Exercise aim
Exclude the pictures, then restate exactly each line of the data below from the first through the line containing "right ankle: (186, 256)".

Study material

____

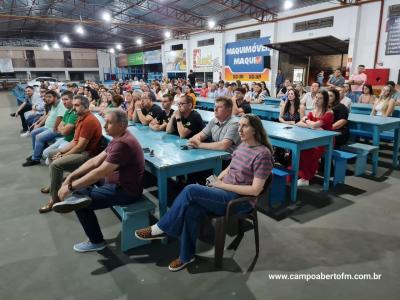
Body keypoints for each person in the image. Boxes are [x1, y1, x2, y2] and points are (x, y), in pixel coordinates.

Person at [135, 114, 273, 272]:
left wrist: (222, 185)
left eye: (245, 126)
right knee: (191, 209)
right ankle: (186, 256)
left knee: (190, 190)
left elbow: (255, 190)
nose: (239, 129)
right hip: (224, 191)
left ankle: (162, 228)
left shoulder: (263, 154)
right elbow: (231, 168)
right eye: (239, 125)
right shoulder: (243, 145)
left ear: (255, 130)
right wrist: (217, 179)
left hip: (239, 201)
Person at [52, 109, 145, 253]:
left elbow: (99, 172)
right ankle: (78, 195)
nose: (105, 125)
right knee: (80, 189)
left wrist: (70, 186)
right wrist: (72, 177)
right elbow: (95, 161)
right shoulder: (118, 137)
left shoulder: (123, 143)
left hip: (126, 191)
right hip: (114, 182)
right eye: (105, 121)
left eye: (109, 122)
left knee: (81, 204)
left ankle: (96, 241)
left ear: (121, 125)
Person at [39, 95, 103, 213]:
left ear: (85, 106)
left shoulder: (89, 121)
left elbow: (80, 147)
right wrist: (61, 151)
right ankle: (54, 185)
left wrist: (63, 155)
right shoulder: (80, 118)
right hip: (81, 151)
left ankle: (54, 199)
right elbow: (75, 141)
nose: (74, 108)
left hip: (87, 155)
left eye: (77, 105)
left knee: (55, 165)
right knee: (51, 154)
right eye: (74, 105)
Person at [296, 90, 334, 186]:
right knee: (301, 149)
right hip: (312, 138)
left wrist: (307, 120)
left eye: (320, 98)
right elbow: (299, 123)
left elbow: (313, 124)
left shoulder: (329, 113)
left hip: (325, 142)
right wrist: (312, 125)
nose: (317, 100)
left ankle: (306, 178)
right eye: (316, 97)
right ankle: (303, 173)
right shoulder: (312, 112)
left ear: (325, 100)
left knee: (308, 151)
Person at [23, 90, 66, 167]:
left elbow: (60, 117)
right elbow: (48, 115)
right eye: (46, 97)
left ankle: (35, 159)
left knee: (39, 137)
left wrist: (55, 128)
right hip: (47, 127)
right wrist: (39, 124)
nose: (47, 99)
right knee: (34, 132)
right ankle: (36, 153)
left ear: (55, 97)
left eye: (49, 97)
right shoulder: (53, 104)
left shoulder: (61, 104)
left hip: (55, 129)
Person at [42, 91, 78, 164]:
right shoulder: (67, 111)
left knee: (48, 161)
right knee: (45, 153)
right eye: (63, 100)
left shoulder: (74, 113)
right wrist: (62, 129)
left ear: (72, 100)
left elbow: (65, 132)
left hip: (70, 141)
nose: (64, 102)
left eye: (66, 99)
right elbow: (59, 127)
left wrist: (62, 129)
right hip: (64, 138)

____

Result
Body keypoints for each person in the image. Boxes are [x1, y1, x2, y2] and points are (x, y), in pixel coordinates.

Person at [135, 114, 273, 272]:
left wrist: (222, 185)
left eye: (245, 126)
right knee: (191, 209)
right ankle: (186, 256)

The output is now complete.